Task details
Copy down the data below word for word, leaving out the pictures.

Records supplied

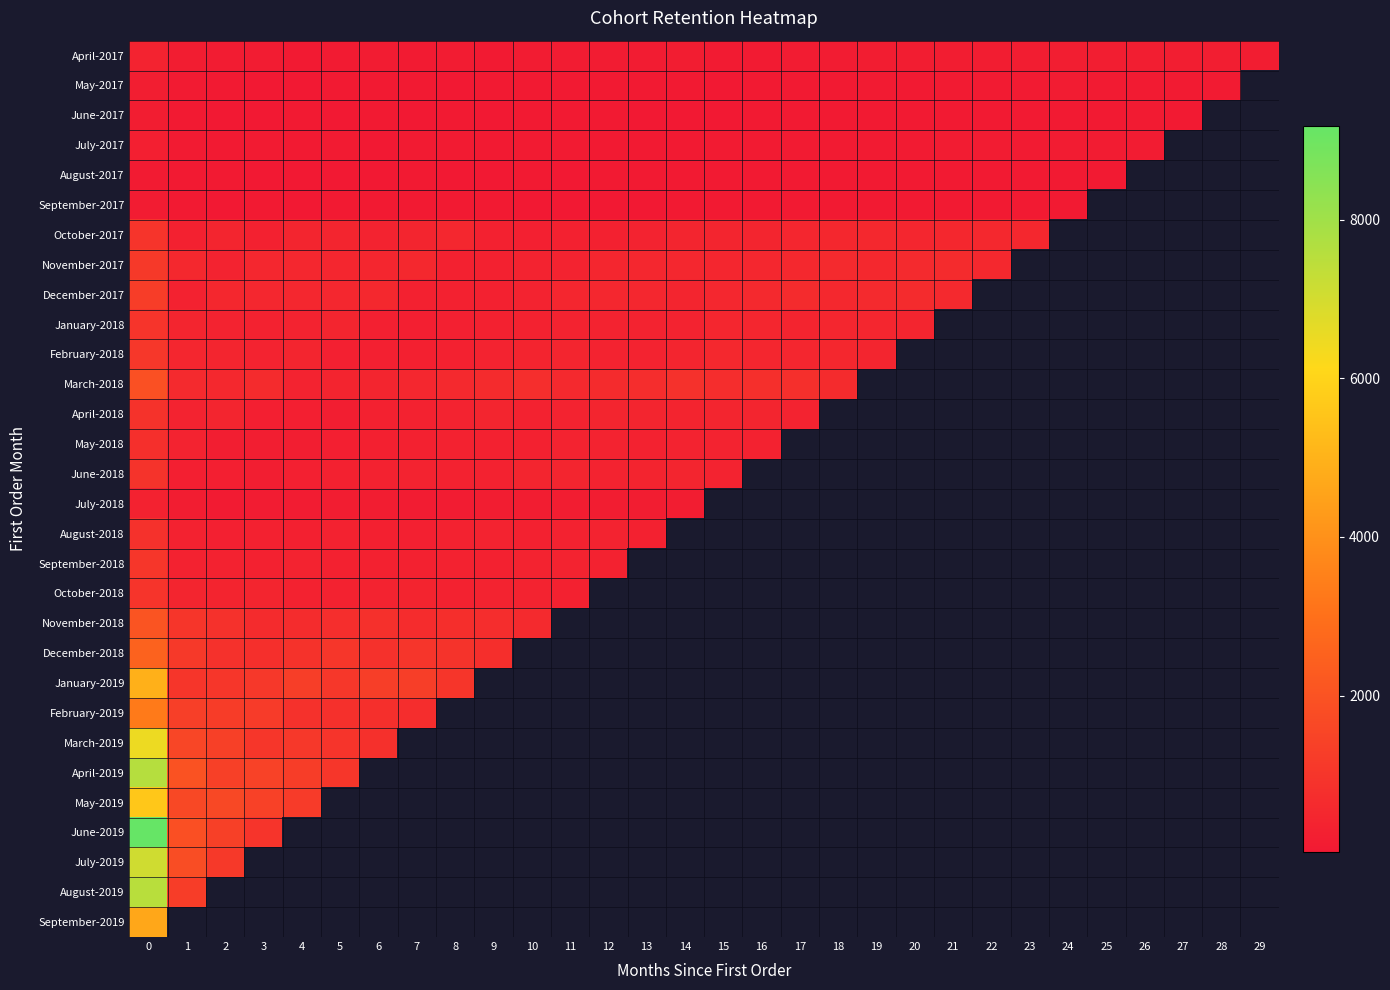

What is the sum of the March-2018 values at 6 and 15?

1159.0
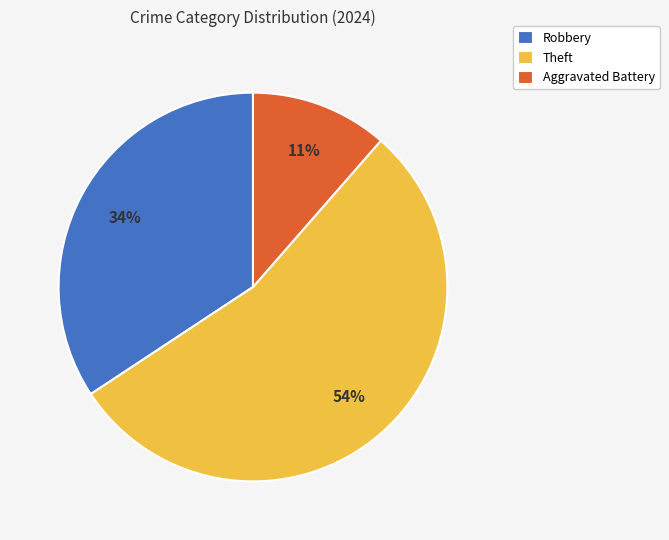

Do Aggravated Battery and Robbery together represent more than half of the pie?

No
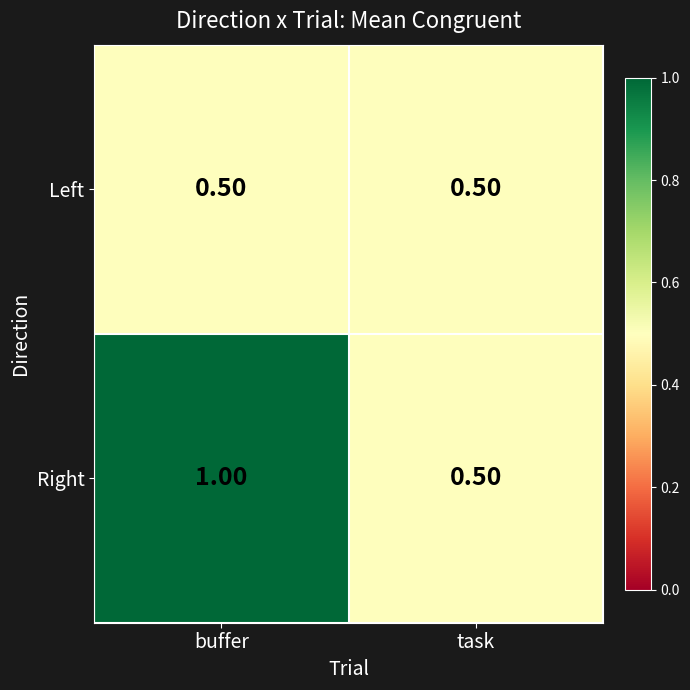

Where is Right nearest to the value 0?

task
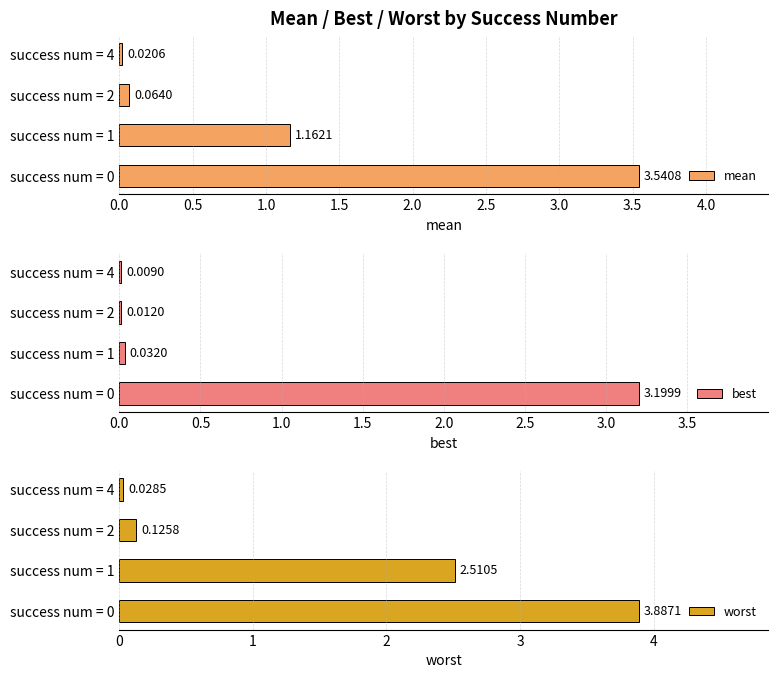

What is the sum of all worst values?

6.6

Output of the exercise
What is the sum of the March-2018 values at 6 and 15?

1159.0

Do Aggravated Battery and Robbery together represent more than half of the pie?

No

Where is Right nearest to the value 0?

task

What is the sum of all worst values?

6.6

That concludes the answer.